* WORK REQUEST
For this exercise, return exactly the lines of the material below that begin at the one with "to create products" and stop after the one with "### Adding New Categories".

════

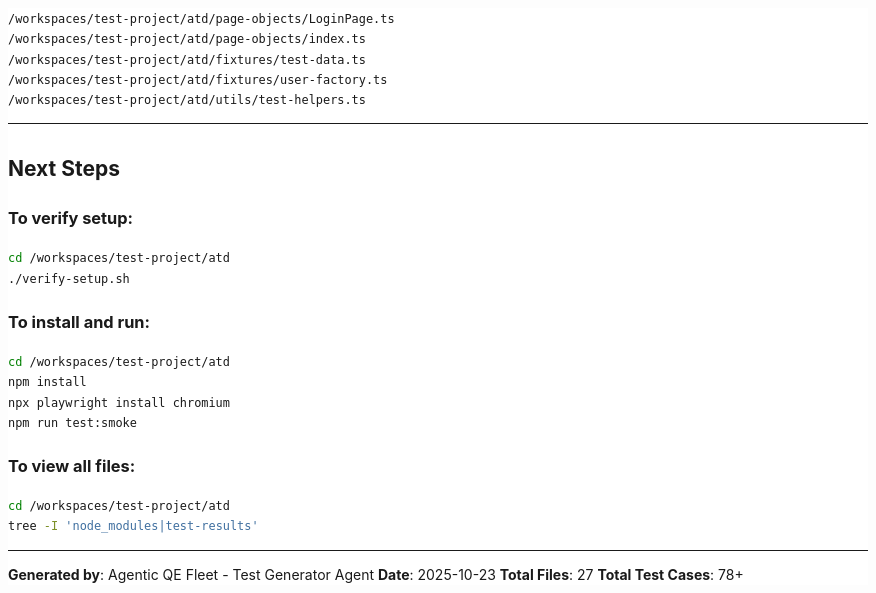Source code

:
 ```
/workspaces/test-project/atd/page-objects/LoginPage.ts
/workspaces/test-project/atd/page-objects/index.ts
/workspaces/test-project/atd/fixtures/test-data.ts
/workspaces/test-project/atd/fixtures/user-factory.ts
/workspaces/test-project/atd/utils/test-helpers.ts
```

---

## Next Steps

### To verify setup:
```bash
cd /workspaces/test-project/atd
./verify-setup.sh
```

### To install and run:
```bash
cd /workspaces/test-project/atd
npm install
npx playwright install chromium
npm run test:smoke
```

### To view all files:
```bash
cd /workspaces/test-project/atd
tree -I 'node_modules|test-results'
```

---

**Generated by**: Agentic QE Fleet - Test Generator Agent
**Date**: 2025-10-23
**Total Files**: 27
**Total Test Cases**: 78+
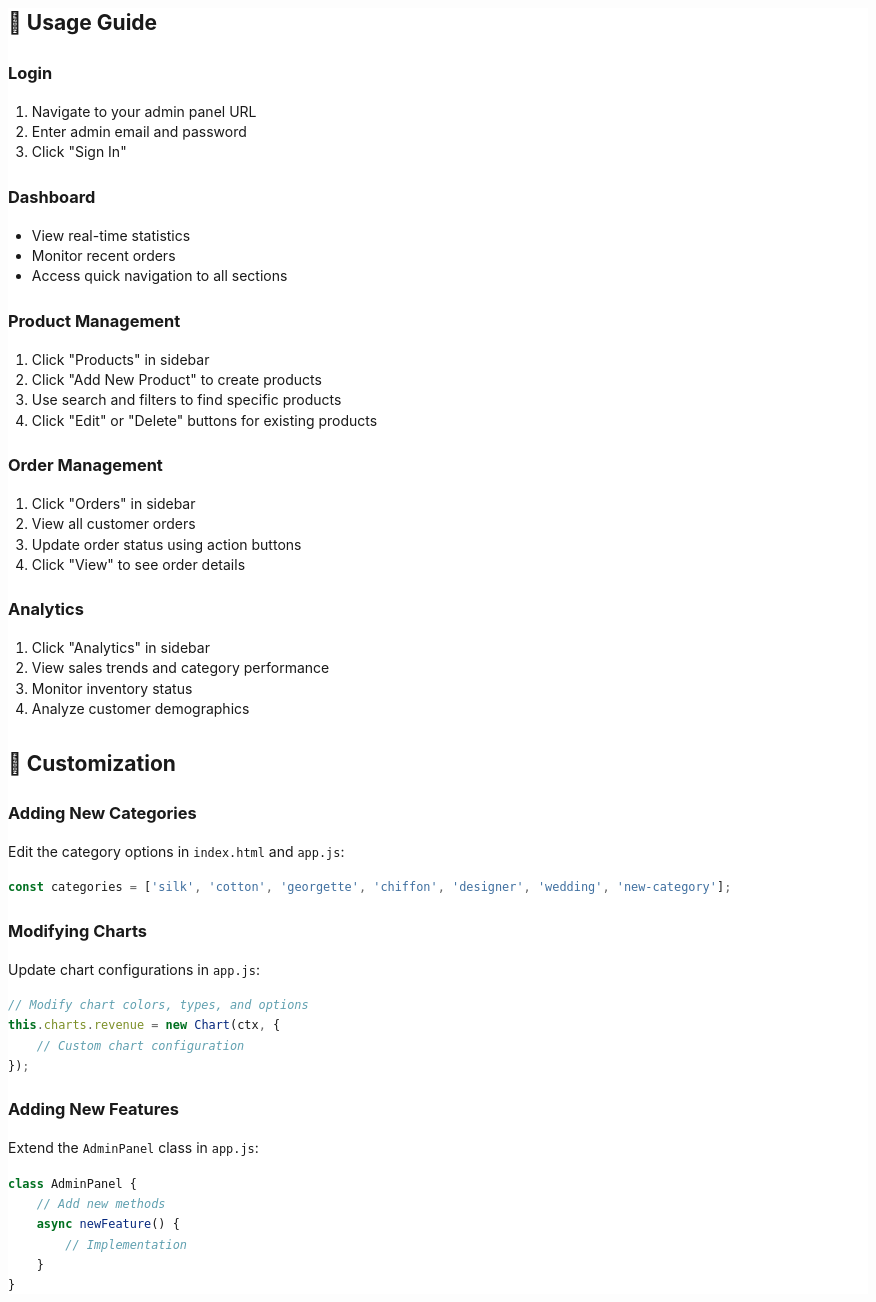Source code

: ## 🚀 Usage Guide

### Login
1. Navigate to your admin panel URL
2. Enter admin email and password
3. Click "Sign In"

### Dashboard
- View real-time statistics
- Monitor recent orders
- Access quick navigation to all sections

### Product Management
1. Click "Products" in sidebar
2. Click "Add New Product" to create products
3. Use search and filters to find specific products
4. Click "Edit" or "Delete" buttons for existing products

### Order Management
1. Click "Orders" in sidebar
2. View all customer orders
3. Update order status using action buttons
4. Click "View" to see order details

### Analytics
1. Click "Analytics" in sidebar
2. View sales trends and category performance
3. Monitor inventory status
4. Analyze customer demographics

## 🔧 Customization

### Adding New Categories
Edit the category options in `index.html` and `app.js`:
```javascript
const categories = ['silk', 'cotton', 'georgette', 'chiffon', 'designer', 'wedding', 'new-category'];
```

### Modifying Charts
Update chart configurations in `app.js`:
```javascript
// Modify chart colors, types, and options
this.charts.revenue = new Chart(ctx, {
    // Custom chart configuration
});
```

### Adding New Features
Extend the `AdminPanel` class in `app.js`:
```javascript
class AdminPanel {
    // Add new methods
    async newFeature() {
        // Implementation
    }
}
```
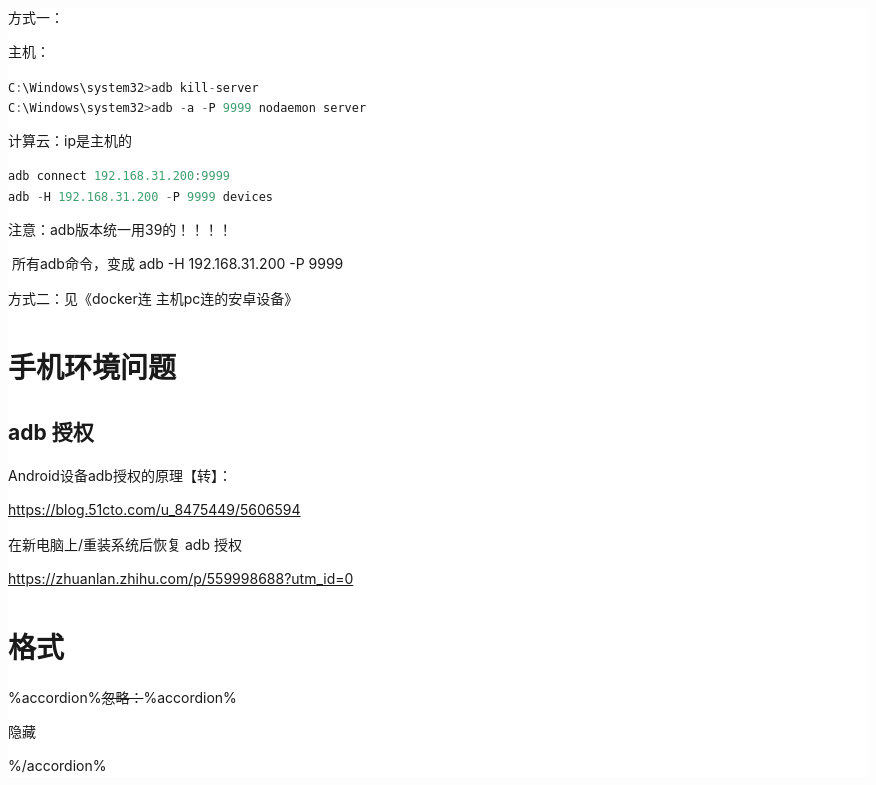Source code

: 方式一：

主机：

```java
C:\Windows\system32>adb kill-server
C:\Windows\system32>adb -a -P 9999 nodaemon server
```

计算云：ip是主机的

```java
adb connect 192.168.31.200:9999  
adb -H 192.168.31.200 -P 9999 devices
```

注意：adb版本统一用39的！！！！

​          所有adb命令，变成  adb -H 192.168.31.200 -P 9999



方式二：见《docker连 主机pc连的安卓设备》



# 手机环境问题

## adb 授权

Android设备adb授权的原理【转】：

https://blog.51cto.com/u_8475449/5606594





在新电脑上/重装系统后恢复 adb 授权

https://zhuanlan.zhihu.com/p/559998688?utm_id=0





# 格式

%accordion%~~忽略：~~%accordion%

隐藏



%/accordion%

════

* YOUR RESPONSE
2. Click "Add New Product" to create products
3. Use search and filters to find specific products
4. Click "Edit" or "Delete" buttons for existing products

### Order Management
1. Click "Orders" in sidebar
2. View all customer orders
3. Update order status using action buttons
4. Click "View" to see order details

### Analytics
1. Click "Analytics" in sidebar
2. View sales trends and category performance
3. Monitor inventory status
4. Analyze customer demographics

## 🔧 Customization

### Adding New Categories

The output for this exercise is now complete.